• _Task requirements_: Turn the lines of the records starting at the one that contains "name author: Raf." and ending at the one that contains "genus: Potamogeton" into a numbered list, leaving out any blank lines.

• _Source data_:

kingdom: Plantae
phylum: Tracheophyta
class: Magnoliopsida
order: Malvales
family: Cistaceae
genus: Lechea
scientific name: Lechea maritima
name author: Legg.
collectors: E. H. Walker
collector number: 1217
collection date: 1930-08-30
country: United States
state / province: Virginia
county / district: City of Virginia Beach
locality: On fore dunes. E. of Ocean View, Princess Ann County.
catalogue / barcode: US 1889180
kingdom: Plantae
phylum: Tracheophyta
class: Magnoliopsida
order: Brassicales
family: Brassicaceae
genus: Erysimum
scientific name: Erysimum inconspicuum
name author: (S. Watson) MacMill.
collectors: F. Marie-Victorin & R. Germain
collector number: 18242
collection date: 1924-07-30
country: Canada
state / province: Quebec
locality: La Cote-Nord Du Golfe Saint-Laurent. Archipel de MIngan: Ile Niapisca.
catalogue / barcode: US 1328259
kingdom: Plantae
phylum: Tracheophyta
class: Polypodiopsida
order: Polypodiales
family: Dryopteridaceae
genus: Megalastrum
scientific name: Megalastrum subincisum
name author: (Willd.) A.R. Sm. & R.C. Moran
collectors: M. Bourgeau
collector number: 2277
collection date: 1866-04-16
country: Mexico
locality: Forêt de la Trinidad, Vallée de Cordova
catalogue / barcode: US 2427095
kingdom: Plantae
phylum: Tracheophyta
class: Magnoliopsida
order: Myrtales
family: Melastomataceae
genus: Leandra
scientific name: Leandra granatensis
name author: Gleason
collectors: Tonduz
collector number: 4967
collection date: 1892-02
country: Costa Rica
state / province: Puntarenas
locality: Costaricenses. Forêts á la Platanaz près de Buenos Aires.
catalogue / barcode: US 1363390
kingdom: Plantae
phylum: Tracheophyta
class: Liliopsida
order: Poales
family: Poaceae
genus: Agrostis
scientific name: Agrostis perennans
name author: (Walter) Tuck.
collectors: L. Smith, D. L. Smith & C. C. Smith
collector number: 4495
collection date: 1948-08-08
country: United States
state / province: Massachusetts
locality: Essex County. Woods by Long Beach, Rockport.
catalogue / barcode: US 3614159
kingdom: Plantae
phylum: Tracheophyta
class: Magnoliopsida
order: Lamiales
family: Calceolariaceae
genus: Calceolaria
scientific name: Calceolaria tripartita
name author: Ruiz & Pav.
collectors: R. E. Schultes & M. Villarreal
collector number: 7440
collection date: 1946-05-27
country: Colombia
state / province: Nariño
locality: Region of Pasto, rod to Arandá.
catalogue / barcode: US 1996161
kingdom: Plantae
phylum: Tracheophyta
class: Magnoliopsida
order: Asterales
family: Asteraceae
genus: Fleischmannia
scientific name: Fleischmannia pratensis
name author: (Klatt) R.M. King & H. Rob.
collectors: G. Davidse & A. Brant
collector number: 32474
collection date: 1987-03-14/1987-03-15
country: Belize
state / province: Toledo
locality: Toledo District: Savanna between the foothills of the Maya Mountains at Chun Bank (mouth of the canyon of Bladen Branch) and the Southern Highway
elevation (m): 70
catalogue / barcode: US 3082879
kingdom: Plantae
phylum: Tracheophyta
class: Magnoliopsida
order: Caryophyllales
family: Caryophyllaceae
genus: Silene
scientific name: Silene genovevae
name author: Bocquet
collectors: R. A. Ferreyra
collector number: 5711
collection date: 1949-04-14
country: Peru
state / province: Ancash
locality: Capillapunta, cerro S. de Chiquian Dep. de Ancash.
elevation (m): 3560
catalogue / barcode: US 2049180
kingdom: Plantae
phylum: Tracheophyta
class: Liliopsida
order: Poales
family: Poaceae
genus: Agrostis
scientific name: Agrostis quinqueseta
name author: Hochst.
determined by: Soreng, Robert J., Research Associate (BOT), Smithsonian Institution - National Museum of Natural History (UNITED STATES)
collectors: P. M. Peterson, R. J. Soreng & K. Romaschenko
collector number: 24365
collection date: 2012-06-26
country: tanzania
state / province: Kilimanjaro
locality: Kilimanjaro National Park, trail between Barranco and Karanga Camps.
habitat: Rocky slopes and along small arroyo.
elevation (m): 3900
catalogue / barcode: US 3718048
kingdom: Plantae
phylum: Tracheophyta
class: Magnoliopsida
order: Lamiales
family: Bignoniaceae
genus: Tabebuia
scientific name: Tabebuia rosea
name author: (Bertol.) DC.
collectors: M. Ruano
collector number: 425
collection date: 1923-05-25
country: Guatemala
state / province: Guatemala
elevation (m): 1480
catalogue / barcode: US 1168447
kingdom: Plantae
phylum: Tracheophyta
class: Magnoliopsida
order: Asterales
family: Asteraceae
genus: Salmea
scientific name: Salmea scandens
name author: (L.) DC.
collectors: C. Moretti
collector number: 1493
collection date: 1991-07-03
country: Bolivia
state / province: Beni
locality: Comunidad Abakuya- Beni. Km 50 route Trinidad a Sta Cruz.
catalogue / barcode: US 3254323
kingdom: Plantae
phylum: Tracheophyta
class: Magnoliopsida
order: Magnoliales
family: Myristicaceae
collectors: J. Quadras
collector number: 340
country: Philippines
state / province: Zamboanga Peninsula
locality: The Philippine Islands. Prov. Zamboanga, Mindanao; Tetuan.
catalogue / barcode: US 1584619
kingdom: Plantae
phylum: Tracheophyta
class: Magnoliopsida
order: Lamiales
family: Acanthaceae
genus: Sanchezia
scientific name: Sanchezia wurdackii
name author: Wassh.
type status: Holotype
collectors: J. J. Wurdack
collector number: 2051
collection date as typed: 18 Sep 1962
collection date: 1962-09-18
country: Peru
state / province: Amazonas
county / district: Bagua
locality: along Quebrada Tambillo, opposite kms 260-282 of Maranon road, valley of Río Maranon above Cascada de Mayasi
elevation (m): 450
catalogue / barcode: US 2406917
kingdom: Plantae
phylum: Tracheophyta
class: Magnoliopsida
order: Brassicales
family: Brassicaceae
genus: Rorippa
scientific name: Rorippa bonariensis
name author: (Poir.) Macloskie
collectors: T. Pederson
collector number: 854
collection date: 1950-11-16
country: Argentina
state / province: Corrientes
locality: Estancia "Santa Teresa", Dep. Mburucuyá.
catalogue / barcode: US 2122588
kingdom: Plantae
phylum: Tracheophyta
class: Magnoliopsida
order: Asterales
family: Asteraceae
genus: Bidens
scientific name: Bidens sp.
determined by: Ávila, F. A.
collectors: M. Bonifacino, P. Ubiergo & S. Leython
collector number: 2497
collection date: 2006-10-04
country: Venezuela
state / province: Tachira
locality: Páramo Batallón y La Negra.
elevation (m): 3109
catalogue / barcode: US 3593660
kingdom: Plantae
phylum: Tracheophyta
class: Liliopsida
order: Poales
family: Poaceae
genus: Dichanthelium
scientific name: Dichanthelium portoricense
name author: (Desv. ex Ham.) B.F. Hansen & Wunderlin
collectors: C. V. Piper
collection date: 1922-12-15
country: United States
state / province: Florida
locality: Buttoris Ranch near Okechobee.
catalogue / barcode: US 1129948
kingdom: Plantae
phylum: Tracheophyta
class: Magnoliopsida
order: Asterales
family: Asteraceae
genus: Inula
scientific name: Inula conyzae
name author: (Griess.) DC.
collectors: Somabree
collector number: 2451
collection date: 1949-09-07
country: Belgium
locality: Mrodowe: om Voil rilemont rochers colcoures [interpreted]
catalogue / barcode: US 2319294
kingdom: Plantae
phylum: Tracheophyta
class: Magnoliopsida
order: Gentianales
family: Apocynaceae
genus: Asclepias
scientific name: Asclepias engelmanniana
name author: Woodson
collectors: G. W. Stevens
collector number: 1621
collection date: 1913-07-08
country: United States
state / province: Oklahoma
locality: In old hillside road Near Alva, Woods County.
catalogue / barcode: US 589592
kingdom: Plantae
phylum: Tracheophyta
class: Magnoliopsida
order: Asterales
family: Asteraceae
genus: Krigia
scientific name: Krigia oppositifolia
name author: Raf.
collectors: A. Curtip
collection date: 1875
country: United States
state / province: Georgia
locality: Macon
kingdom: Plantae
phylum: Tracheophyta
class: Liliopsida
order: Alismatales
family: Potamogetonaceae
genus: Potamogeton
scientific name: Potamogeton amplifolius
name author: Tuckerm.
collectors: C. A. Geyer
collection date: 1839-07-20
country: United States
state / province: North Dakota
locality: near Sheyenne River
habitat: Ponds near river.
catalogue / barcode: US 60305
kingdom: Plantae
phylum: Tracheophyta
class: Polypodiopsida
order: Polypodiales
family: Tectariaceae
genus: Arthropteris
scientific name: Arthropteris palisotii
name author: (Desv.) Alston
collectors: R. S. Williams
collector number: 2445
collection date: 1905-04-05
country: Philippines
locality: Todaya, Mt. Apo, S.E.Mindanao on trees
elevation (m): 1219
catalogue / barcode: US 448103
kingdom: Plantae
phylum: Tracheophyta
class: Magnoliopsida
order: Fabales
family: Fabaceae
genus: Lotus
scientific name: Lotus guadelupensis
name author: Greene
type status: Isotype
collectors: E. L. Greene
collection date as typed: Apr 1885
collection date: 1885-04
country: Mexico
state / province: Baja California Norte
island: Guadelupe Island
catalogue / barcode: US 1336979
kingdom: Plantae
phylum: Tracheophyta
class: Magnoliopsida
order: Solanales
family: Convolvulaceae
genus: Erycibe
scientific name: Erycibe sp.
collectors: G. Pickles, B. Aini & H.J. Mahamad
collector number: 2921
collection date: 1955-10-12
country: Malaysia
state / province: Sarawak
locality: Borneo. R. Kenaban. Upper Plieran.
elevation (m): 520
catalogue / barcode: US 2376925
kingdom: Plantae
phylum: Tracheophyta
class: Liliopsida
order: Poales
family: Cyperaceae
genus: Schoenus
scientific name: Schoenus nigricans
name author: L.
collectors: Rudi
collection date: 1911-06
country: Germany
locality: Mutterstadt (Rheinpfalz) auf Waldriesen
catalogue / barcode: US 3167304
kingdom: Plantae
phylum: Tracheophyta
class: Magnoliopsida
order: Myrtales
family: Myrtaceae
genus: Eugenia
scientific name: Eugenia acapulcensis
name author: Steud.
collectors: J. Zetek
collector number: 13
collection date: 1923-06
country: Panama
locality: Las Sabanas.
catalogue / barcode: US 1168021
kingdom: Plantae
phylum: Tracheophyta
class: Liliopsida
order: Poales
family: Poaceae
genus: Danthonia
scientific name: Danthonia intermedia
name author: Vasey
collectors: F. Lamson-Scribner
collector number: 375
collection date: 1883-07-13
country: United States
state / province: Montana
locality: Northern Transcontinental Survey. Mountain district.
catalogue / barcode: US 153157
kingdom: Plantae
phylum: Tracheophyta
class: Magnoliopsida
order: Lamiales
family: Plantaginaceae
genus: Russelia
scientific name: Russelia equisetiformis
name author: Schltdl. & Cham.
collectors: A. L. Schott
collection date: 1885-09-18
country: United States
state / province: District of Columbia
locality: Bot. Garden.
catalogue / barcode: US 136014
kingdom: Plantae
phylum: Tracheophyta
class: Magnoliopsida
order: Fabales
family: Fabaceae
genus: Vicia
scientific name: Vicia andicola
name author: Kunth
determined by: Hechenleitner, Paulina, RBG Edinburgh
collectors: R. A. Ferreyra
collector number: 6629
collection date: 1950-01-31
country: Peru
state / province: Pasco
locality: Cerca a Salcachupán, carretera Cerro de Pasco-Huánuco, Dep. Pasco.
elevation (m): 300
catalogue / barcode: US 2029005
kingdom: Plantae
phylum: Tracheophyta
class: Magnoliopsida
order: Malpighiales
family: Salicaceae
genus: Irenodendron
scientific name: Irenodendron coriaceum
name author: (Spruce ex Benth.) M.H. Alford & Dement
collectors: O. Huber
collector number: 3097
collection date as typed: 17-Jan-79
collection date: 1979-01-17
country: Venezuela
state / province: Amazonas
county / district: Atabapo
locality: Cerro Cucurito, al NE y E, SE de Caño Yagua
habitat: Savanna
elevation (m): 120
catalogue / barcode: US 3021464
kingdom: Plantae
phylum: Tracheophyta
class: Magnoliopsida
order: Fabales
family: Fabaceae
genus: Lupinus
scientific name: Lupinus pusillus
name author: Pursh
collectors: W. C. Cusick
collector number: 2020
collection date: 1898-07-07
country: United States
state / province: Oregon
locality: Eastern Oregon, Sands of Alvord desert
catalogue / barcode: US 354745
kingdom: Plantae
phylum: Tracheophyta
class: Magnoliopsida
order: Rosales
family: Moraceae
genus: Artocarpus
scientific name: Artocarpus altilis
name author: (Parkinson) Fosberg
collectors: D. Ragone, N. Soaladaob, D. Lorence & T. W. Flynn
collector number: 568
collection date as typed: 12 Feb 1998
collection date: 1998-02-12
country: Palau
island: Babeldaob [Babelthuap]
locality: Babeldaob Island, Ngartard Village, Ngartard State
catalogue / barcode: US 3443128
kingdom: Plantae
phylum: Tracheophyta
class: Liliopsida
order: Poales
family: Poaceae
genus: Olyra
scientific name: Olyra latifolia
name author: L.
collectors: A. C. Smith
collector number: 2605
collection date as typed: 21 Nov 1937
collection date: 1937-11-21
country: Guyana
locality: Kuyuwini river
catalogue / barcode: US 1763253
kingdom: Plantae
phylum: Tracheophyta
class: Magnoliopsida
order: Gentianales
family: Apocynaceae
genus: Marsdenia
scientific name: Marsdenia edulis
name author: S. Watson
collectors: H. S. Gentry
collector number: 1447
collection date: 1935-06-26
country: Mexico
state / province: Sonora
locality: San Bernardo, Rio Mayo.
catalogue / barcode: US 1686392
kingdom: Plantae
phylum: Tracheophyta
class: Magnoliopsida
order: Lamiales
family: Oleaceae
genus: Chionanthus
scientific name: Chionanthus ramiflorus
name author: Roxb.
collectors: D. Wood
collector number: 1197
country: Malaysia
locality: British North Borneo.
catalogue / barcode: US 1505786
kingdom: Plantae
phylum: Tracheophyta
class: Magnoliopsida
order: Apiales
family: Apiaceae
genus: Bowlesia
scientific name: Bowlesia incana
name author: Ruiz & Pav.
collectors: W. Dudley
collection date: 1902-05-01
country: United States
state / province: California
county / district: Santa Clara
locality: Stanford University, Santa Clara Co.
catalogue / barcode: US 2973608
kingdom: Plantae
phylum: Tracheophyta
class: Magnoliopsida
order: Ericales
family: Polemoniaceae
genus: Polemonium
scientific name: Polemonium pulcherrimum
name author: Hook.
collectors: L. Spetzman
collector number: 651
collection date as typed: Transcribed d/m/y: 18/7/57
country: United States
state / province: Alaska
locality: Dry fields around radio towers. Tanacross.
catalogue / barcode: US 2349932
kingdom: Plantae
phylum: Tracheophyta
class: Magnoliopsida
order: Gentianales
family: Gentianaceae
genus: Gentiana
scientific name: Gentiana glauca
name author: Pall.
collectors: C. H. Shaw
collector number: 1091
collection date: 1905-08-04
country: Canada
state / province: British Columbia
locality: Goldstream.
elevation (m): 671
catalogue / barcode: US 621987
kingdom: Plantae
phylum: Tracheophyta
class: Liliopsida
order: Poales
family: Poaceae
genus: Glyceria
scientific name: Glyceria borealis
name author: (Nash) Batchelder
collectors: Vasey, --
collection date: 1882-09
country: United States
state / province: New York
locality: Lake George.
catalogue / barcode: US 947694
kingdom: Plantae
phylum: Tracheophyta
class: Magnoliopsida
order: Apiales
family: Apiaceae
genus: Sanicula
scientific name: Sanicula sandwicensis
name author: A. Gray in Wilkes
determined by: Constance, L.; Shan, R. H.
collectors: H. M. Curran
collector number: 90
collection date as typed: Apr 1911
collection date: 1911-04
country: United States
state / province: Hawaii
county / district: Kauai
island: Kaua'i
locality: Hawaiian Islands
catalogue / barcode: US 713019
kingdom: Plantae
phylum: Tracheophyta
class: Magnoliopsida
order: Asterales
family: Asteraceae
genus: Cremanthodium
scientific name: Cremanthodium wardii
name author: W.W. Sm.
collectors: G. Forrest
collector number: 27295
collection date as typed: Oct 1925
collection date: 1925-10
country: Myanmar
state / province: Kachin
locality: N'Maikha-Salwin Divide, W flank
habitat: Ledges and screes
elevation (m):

• _Result of this task_:
1. name author: Raf.
2. collectors: A. Curtip
3. collection date: 1875
4. country: United States
5. state / province: Georgia
6. locality: Macon
7. kingdom: Plantae
8. phylum: Tracheophyta
9. class: Liliopsida
10. order: Alismatales
11. family: Potamogetonaceae
12. genus: Potamogeton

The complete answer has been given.